Cut Data Breach Costs with HIT-Savvy Protocols

That’s why a strong course of action is essential to combat issues before they happen — protecting both your patients and your practice, suggest IBM and the Ponemon Institute in the collaborative study, “The 2018 Cost of a Data Breach: Global Overview,” published in July. According to the research, organizations can expect a cost of around $148 per lost record, the report shows. For large-scale breaches, where thousands of individuals’ PHI or ePHI is compromised, that could amount to millions of dollars.

Interesting: The IBM/Ponemon Institute research uncovers a rise in hacking in line with the 2018 data breach results found on the OCR breach portal. “Forty-eight percent of all breaches in this year’s study were caused by malicious or criminal attacks,” the report notes.
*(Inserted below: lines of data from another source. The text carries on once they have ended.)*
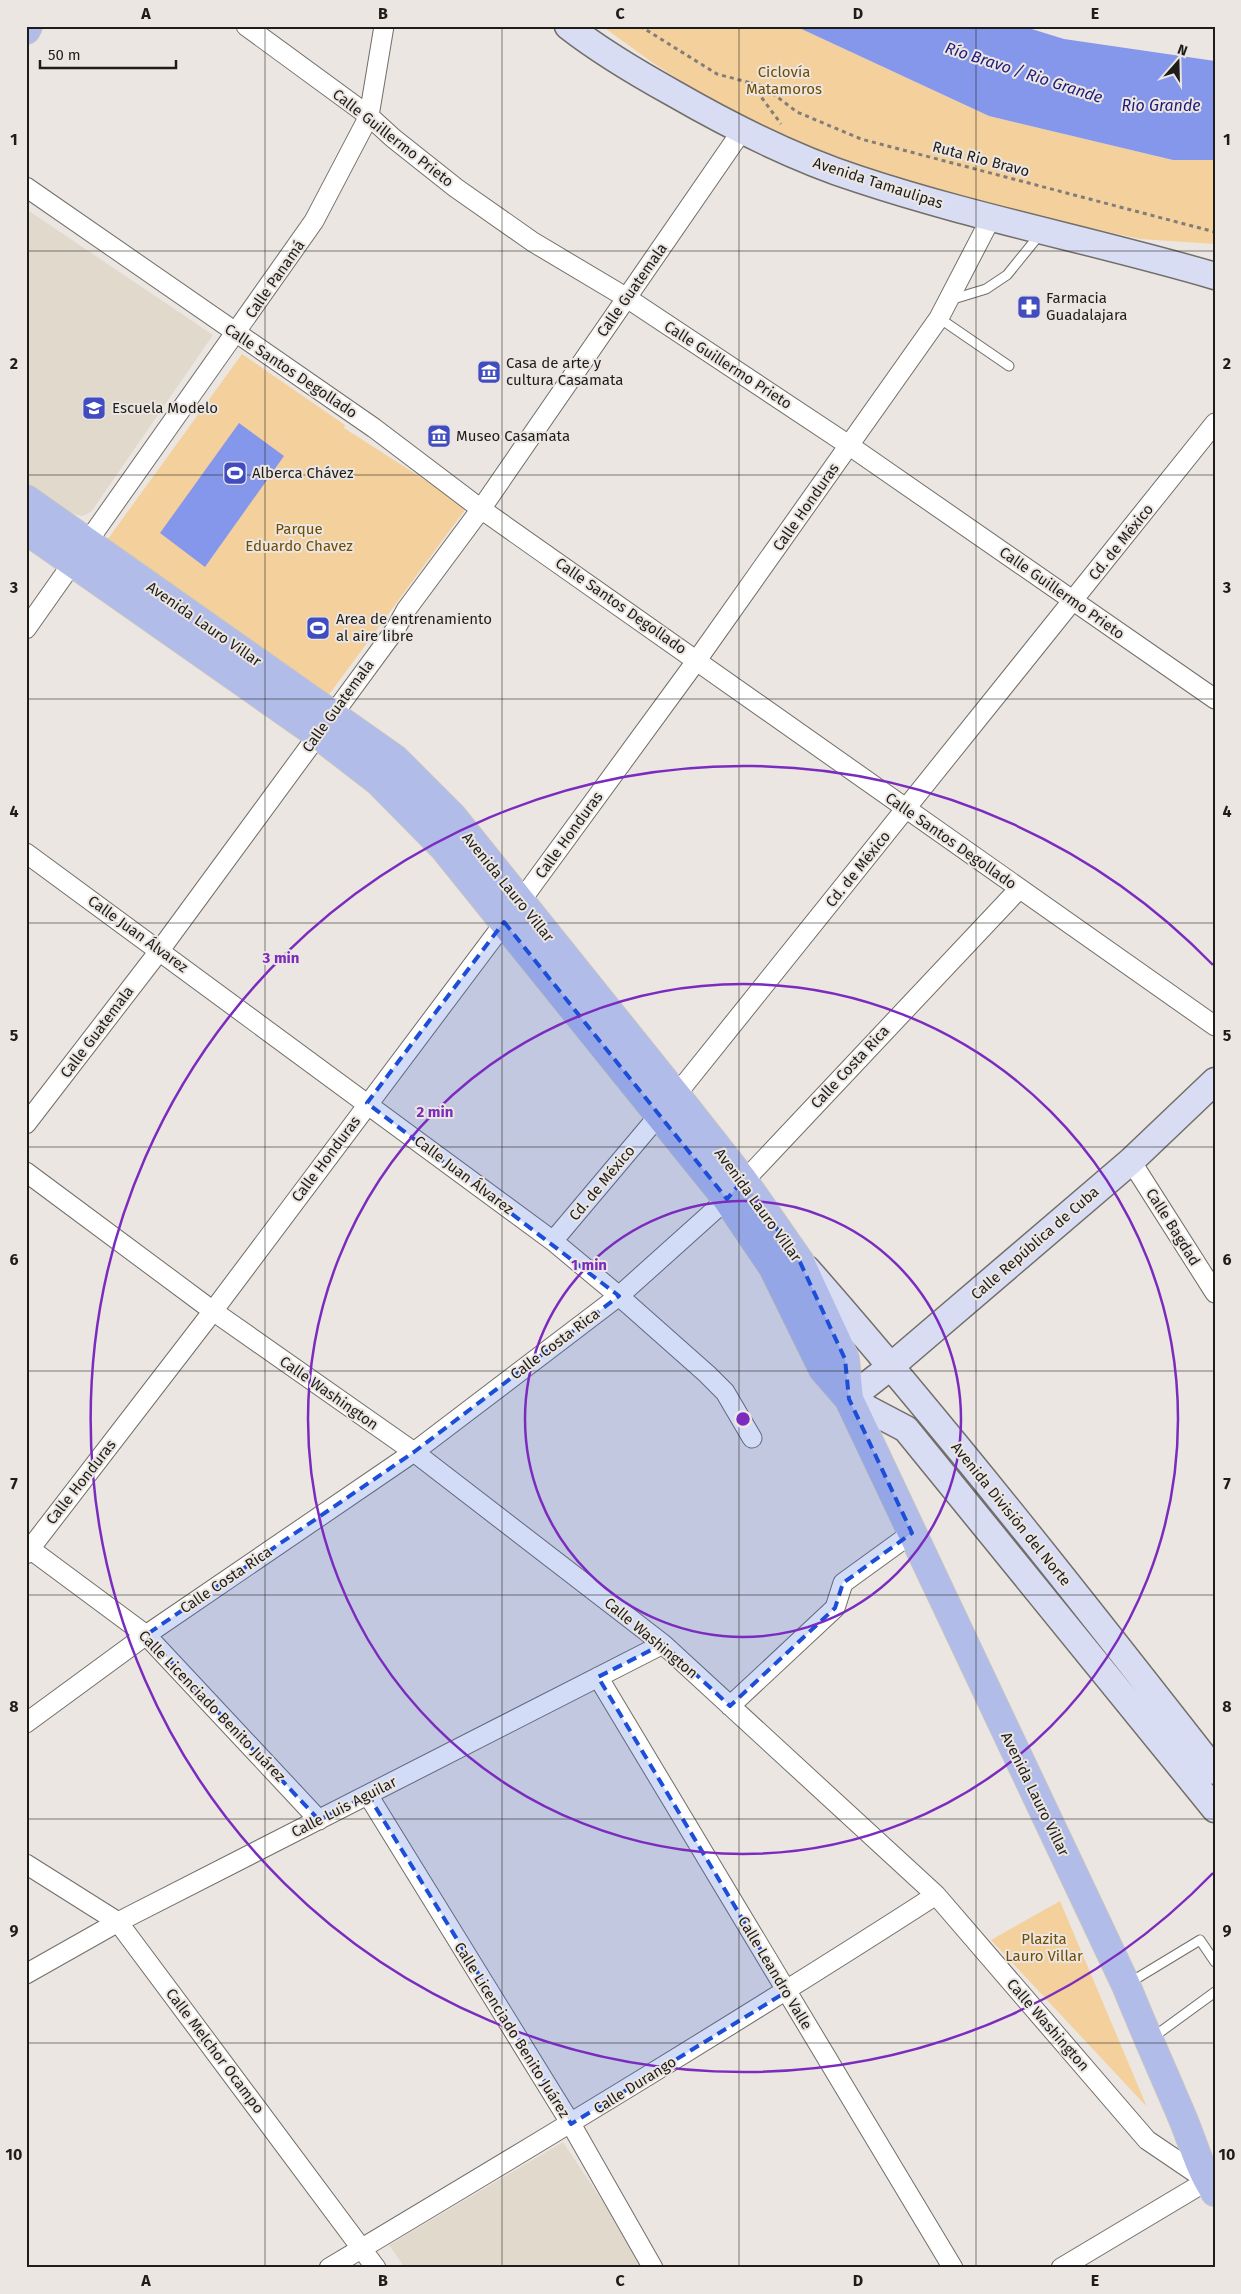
<svg xmlns="http://www.w3.org/2000/svg" width="1241" height="2294" font-family="'Fira Sans',sans-serif">
	<style>
		.built { fill: #e2d9cd }
		.green { fill: #f4d09c }
		.water { fill: #8597eb }
		.lines { fill: none; stroke-linecap: round; stroke-linejoin: round }
		.lane-casing { stroke: #726e69; stroke-width: 11 }
		.street-casing { stroke: #726e69; stroke-width: 21 }
		.secondary-casing { stroke: #726e69; stroke-width: 29 }
		.primary-casing { stroke: #c5c4c4; stroke-width: 30 }
		.path { stroke: #817d7a; stroke-width: 3; stroke-dasharray: 4 4; stroke-linecap: butt }
		.lane { stroke: #fff; stroke-width: 9 }
		.street { stroke: #fff; stroke-width: 19 }
		.secondary { stroke: #d9ddf4; stroke-width: 26 }
		.primary { stroke: #b2bce9; stroke-width: 28 }
		.marked { fill: #1d4ed8; fill-opacity: 0.2; stroke: #1d4ed8; stroke-width: 4; stroke-dasharray: 10 6; stroke-linejoin: round }
		.grid { fill: none; stroke: #1f1d1b; stroke-width: 1; stroke-opacity: 0.55 }
		.ring { fill: none; stroke: #7b2cbf; stroke-width: 2.5 }
		.labels { text-anchor: middle; stroke-width: 4; stroke-linejoin: round; paint-order: stroke }
		.park-label { font-size: 15px; fill: #714c00; stroke: #ebe6e1 }
		.street-label { font-size: 15px; fill: #1f1d1b; stroke: #ebe6e1 }
		.poi-label { font-size: 15px; fill: #1f1d1b; stroke: #ebe6e1; text-anchor: start }
		.water-label { font-size: 16px; font-style: italic; fill: #1e1a7b; stroke: #ebe6e1 }
		.centre { fill: #7b2cbf; stroke: #ebe6e1; stroke-width: 2.5 }
		.ring-label { font-size: 15px; text-anchor: middle; font-weight: bold; fill: #7b2cbf; stroke: #ebe6e1; stroke-width: 4; stroke-linejoin: round; paint-order: stroke }
		.neatline { fill: none; stroke: #1f1d1b; stroke-width: 2 }
		.grid-label { font-size: 16px; text-anchor: middle; font-weight: bold; fill: #1f1d1b }
	</style>
	<rect width="100%" height="100%" fill="#ebe6e1"/>
	<!-- built -->
	<path class="built" d="M26,209L213,335L91,512L82,516L72,514L26,482Z
		M563,2142L647,2268H405L389,2245Z"/>
	<!-- green -->
	<path class="green" d="M602,26H795L989,116L1173,160H1215V244L1140,239L1015,211L869,172L750,125L653,63Z
		M242,354L345,425L344,428L467,507L325,700L105,543Z
		M1060,1901L1147,2107L991,1940Z"/>
	<!-- water -->
	<path class="water" d="M795,26H1022L1064,39L1215,61V160H1173L989,116Z
		M239,423L284,456L205,567L160,533Z"/>
	<g class="lines">
		<!-- lane casing -->
		<g class="lane-casing">
			<path id="lane" d="M950,300L986,289L1007,275L1041,233
				M939,318L1009,366
				M1129,1983L1200,1940L1215,1962
				M1152,2038L1215,1992"/>
		</g>
		<!-- street casing -->
		<g class="street-casing">
			<path id="street" d="M246,26L369,116L393,138L456,188L533,242L627,298L850,446L1215,699
				M26,187L374,428L481,509L1215,1026
				M26,629L314,221L369,116L384,26
				M26,853L553,1241L619,1296L707,1374L725,1392L752,1438
				M26,1124L160,950L395,630L406,610L481,509L741,132
				M1131,1161L1215,1293
				M26,1172L213,1311L414,1452L663,1644L936,1895L1147,2140L1206,2180
				M553,1241L676,1095L1215,423
				M26,1546L146,1635L319,1820
				M26,1554L213,1311L520,902L697,660L939,318L992,216
				M598,1677L953,2268
				M730,1706L835,1608L843,1583L912,1533
				M26,1723L146,1635L414,1452L619,1296L727,1199L1019,889
				M368,1795L571,2124L653,2268
				M26,1864L118,1922L376,2268
				M26,1974L118,1922L663,1644
				M329,2268C533,2146 736,2024 936,1895
				M1061,2268L1215,2176"/>
		</g>
		<!-- secondary casing -->
		<g class="secondary-casing">
			<path id="secondary" d="M568,26C601,52 637,73 673,93C732,127 793,158 858,179C975,218 1096,241 1215,276
				M1215,1081L1131,1161L890,1367L849,1399L906,1429L1215,1809
				M807,1269C949,1431 1082,1601 1215,1771"/>
		</g>
		<!-- primary casing -->
		<g class="primary-casing">
			<path id="primary" d="M26,30L28,26
				M26,499L395,759L452,816L676,1095L743,1180L800,1262L845,1359L849,1399
				M26,530L317,734L378,781L444,848L727,1199L773,1267L823,1369L849,1399L1126,1985C1144,2030 1164,2074 1183,2119C1193,2143 1200,2170 1215,2192"/>
		</g>
		<!-- path -->
		<path class="path" d="M640,26L717,74L751,83L781,124
			M751,83L763,86L797,112L861,139L1215,232"/>
		<!-- lane -->
		<use href="#lane" class="lane"/>
		<!-- street -->
		<use href="#street" class="street"/>
		<!-- secondary -->
		<use href="#secondary" class="secondary"/>
		<!-- primary -->
		<use href="#primary" class="primary"/>
	</g>
	<!-- marked area -->
	<path class="marked" d="M504,922L727,1199L743,1180L800,1262L845,1359L849,1399L912,1533L843,1583L835,1608L730,1706L663,1644L598,1677L786,1992L571,2124L368,1795L319,1820L146,1635L414,1452L619,1296L367,1103Z"/>
	<!-- grid -->
	<path class="grid" d="M265,26V2268M502,26V2268M739,26V2268M976,26V2268M26,251H1215M26,475H1215M26,699H1215M26,923H1215M26,1147H1215M26,1371H1215M26,1595H1215M26,1819H1215M26,2043H1215"/>
	<!-- distance rings -->
	<g class="ring">
		<circle cx="743" cy="1419" r="218"/>
		<circle cx="743" cy="1419" r="435"/>
		<path d="M1213 1873A653 653 0 1 1 1213 965"/>
	</g>
	<!-- icons -->
	<defs>
		<g id="pharmacy-square" transform="scale(1.25)"><rect x="-9" y="-9" width="18" height="18" rx="4" fill="#424cc1" stroke="#ebe6e1"/><path d="M-2-6h4v4h4v4h-4v4h-4v-4h-4v-4h4Z" fill="#fff"/></g>
		<g id="museum-square" transform="scale(1.25)"><rect x="-9" y="-9" width="18" height="18" rx="4" fill="#424cc1" stroke="#ebe6e1"/><path d="M0-6L6-3V-2H-6V-3ZM-5-1h2V3h-2ZM-1-1h2V3h-2ZM3-1h2V3H3ZM-6 4H6V6H-6Z" fill="#fff"/></g>
		<g id="school-square" transform="scale(1.25)"><rect x="-9" y="-9" width="18" height="18" rx="4" fill="#424cc1" stroke="#ebe6e1"/><path d="M0-5L7-2L0 1L-7-2ZM-4 1L0 2.5L4 1V4Q0 6-4 4Z" fill="#fff"/></g>
		<g id="stadium-square" transform="scale(1.25)"><rect x="-9" y="-9" width="18" height="18" rx="4" fill="#424cc1" stroke="#ebe6e1"/><path d="M0-5a6.5 5 0 1 0 0 10a6.5 5 0 1 0 0-10ZM-3.5-1.8h7v3.6h-7Z" fill="#fff"/></g>
	</defs>
	<g fill-rule="evenodd">
		<use href="#pharmacy-square" x="1029" y="307"/>
		<use href="#museum-square" x="489" y="372"/>
		<use href="#school-square" x="94" y="408"/>
		<use href="#museum-square" x="439" y="436"/>
		<use href="#stadium-square" x="235" y="473"/>
		<use href="#stadium-square" x="318" y="628"/>
	</g>
	<g class="labels">
		<!-- park labels -->
		<g class="park-label">
			<text x="784" y="77">Ciclovía<tspan x="784" dy="17">Matamoros</tspan></text>
			<text x="299" y="534">Parque<tspan x="299" dy="17">Eduardo Chavez</tspan></text>
			<text x="1044" y="1944">Plazita<tspan x="1044" dy="17">Lauro Villar</tspan></text>
		</g>
		<!-- street labels -->
		<g class="street-label">
			<text transform="translate(393 138) rotate(38)" y="5">Calle Guillermo Prieto</text>
			<text transform="translate(981 159) rotate(15)" y="5">Ruta Rio Bravo</text>
			<text transform="translate(878 183) rotate(18)" y="5">Avenida Tamaulipas</text>
			<text transform="translate(275 279) rotate(-55)" y="5">Calle Panamá</text>
			<text transform="translate(632 290) rotate(-55)" y="5">Calle Guatemala</text>
			<text transform="translate(728 365) rotate(33)" y="5">Calle Guillermo Prieto</text>
			<text transform="translate(291 371) rotate(34)" y="5">Calle Santos Degollado</text>
			<text transform="translate(806 507) rotate(-55)" y="5">Calle Honduras</text>
			<text transform="translate(1121 542) rotate(-51)" y="5">Cd. de México</text>
			<text transform="translate(1062 593) rotate(35)" y="5">Calle Guillermo Prieto</text>
			<text transform="translate(621 606) rotate(35)" y="5">Calle Santos Degollado</text>
			<text transform="translate(204 624) rotate(35)" y="5">Avenida Lauro Villar</text>
			<text transform="translate(338 706) rotate(-54)" y="5">Calle Guatemala</text>
			<text transform="translate(569 835) rotate(-54)" y="5">Calle Honduras</text>
			<text transform="translate(951 841) rotate(35)" y="5">Calle Santos Degollado</text>
			<text transform="translate(858 869) rotate(-51)" y="5">Cd. de México</text>
			<text transform="translate(508 887) rotate(51)" y="5">Avenida Lauro Villar</text>
			<text transform="translate(138 934) rotate(36)" y="5">Calle Juan Álvarez</text>
			<text transform="translate(97 1032) rotate(-53)" y="5">Calle Guatemala</text>
			<text transform="translate(850 1067) rotate(-47)" y="5">Calle Costa Rica</text>
			<text transform="translate(326 1159) rotate(-53)" y="5">Calle Honduras</text>
			<text transform="translate(464 1175) rotate(37)" y="5">Calle Juan Álvarez</text>
			<text transform="translate(602 1183) rotate(-50)" y="5">Cd. de México</text>
			<text transform="translate(758 1205) rotate(54)" y="5">Avenida Lauro Villar</text>
			<text transform="translate(1173 1227) rotate(58)" y="5">Calle Bagdad</text>
			<text transform="translate(1035 1243) rotate(-41)" y="5">Calle República de Cuba</text>
			<text transform="translate(555 1344) rotate(-37)" y="5">Calle Costa Rica</text>
			<text transform="translate(329 1393) rotate(35)" y="5">Calle Washington</text>
			<text transform="translate(81 1482) rotate(-52)" y="5">Calle Honduras</text>
			<text transform="translate(1011 1514) rotate(51)" y="5">Avenida División del Norte</text>
			<text transform="translate(226 1580) rotate(-34)" y="5">Calle Costa Rica</text>
			<text transform="translate(651 1638) rotate(40)" y="5">Calle Washington</text>
			<text transform="translate(212 1706) rotate(46)" y="5">Calle Licenciado Benito Juárez</text>
			<text transform="translate(1035 1794) rotate(64)" y="5">Avenida Lauro Villar</text>
			<text transform="translate(344 1807) rotate(-27)" y="5">Calle Luis Aguilar</text>
			<text transform="translate(775 1973) rotate(59)" y="5">Calle Leandro Valle</text>
			<text transform="translate(1048 2025) rotate(49)" y="5">Calle Washington</text>
			<text transform="translate(512 2030) rotate(58)" y="5">Calle Licenciado Benito Juárez</text>
			<text transform="translate(215 2051) rotate(53)" y="5">Calle Melchor Ocampo</text>
			<text transform="translate(635 2085) rotate(-32)" y="5">Calle Durango</text>
		</g>
		<!-- poi labels -->
		<g class="poi-label">
			<text x="1046" y="303">Farmacia<tspan x="1046" dy="17">Guadalajara</tspan></text>
			<text x="506" y="368">Casa de arte y<tspan x="506" dy="17">cultura Casamata</tspan></text>
			<text x="112" y="413">Escuela Modelo</text>
			<text x="456" y="441">Museo Casamata</text>
			<text x="252" y="478">Alberca Chávez</text>
			<text x="336" y="624">Area de entrenamiento<tspan x="336" dy="17">al aire libre</tspan></text>
		</g>
		<!-- water labels -->
		<g class="water-label">
			<text transform="translate(1024 72) rotate(18)" y="6">Río Bravo / Rio Grande</text>
			<text x="1161" y="111">Rio Grande</text>
		</g>
	</g>
	<circle cx="743" cy="1419" r="8" class="centre"/>
	<g class="ring-label">
		<text x="281" y="963">3 min</text>
		<text x="435" y="1117">2 min</text>
		<text x="589" y="1270">1 min</text>
	</g>
	<!-- border -->
	<rect width="1241" height="2294" fill="none" stroke="#ebe6e1" stroke-width="55"/>
	<!-- north arrow -->
	<g transform="translate(1178 62) rotate(20)" stroke="#ebe6e1" stroke-width="4" paint-order="stroke">
	<path d="M0-4L9 19L0 12L-9 19Z" fill="#1f1d1b"/>
	<text y="-8" font-size="14" font-weight="bold" text-anchor="middle" fill="#1f1d1b">N</text>
	</g>
	<!-- scale -->
	<path d="M40 60v8h136v-8" fill="none" stroke="#1f1d1b" stroke-width="2.5"/>
	<text x="48" y="60" font-size="15" fill="#1f1d1b" stroke="#ebe6e1" stroke-width="4" paint-order="stroke">50 m</text>
	<rect x="28" y="28" width="1186" height="2238" class="neatline"/>
	<g class="grid-label">
		<text x="146" y="19">A</text>
		<text x="383" y="19">B</text>
		<text x="620" y="19">C</text>
		<text x="858" y="19">D</text>
		<text x="1095" y="19">E</text>
		<text x="14" y="145">1</text>
		<text x="1227" y="145">1</text>
		<text x="14" y="369">2</text>
		<text x="1227" y="369">2</text>
		<text x="14" y="593">3</text>
		<text x="1227" y="593">3</text>
		<text x="14" y="817">4</text>
		<text x="1227" y="817">4</text>
		<text x="14" y="1041">5</text>
		<text x="1227" y="1041">5</text>
		<text x="14" y="1265">6</text>
		<text x="1227" y="1265">6</text>
		<text x="14" y="1489">7</text>
		<text x="1227" y="1489">7</text>
		<text x="14" y="1712">8</text>
		<text x="1227" y="1712">8</text>
		<text x="14" y="1936">9</text>
		<text x="1227" y="1936">9</text>
		<text x="14" y="2160">10</text>
		<text x="1227" y="2160">10</text>
		<text x="146" y="2286">A</text>
		<text x="383" y="2286">B</text>
		<text x="620" y="2286">C</text>
		<text x="858" y="2286">D</text>
		<text x="1095" y="2286">E</text>
	</g>
</svg>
However, two factors that greatly reduced costs and the probability of a data breach were the use of device encryption and incident response, explains the IBM/Ponemon Institute study.

“In this year’s research, an incident response (IR) team reduced the cost by as much as $14 per compromised record,” the report stresses. “Hence, companies with a strong IR capability could anticipate an adjusted cost of $134, down from $148 per record.”

The study also indicates that “the extensive use of encryption reduced cost by $13 per capita, for an adjusted average cost of $135, down from $148 per record.”

Put a Plan into Action Now

Risk analysis and management usually include the construction of a comprehensive incident response plan, which includes the steps to follow in case of a data breach. “Being prepared on an organizational level can mitigate the risk of both extensive data loss and negative press,” says Diana Maier, an employment and privacy law attorney of the Law Offices of Diana Maier based in San Francisco.

“Before a breach takes place, a response team should be formed with key personnel, such as executives and privacy, legal, IT, and public relations staff,” Maier advises. “This team should inform the organization on the protocol to expect following a breach. When a breach does happen, the team should be responsible for implementing the response plan.”

Also, keep in mind that you may need to have more than one plan, depending on the kind of data involved in the incident, Maier notes.

Device management:  Don’t forget about the second part of IBM/Ponemon Institute’s advice — encrypting devices. Penalties are avoidable with strong encryption, maintains attorney John E. Morrone, a partner at Frier Levitt Attorneys at Law in New York City. For instance, “merely losing an unencrypted device constitutes a data breach under HIPAA, so encryption is truly the best method to avoid a HIPAA breach.”

A security incident is bad enough, and you need to know when not to panic versus when you need to launch a response. But if you drop the ball on your duties following a data breach, the risks for bad press and costly penalties are higher than ever before. Make sure you have a solid incident response plan in place to make a bad situation much more bearable.

Resource: To review the IBM/Ponemon Institute report, visit www.ibm.com/security/data-breach.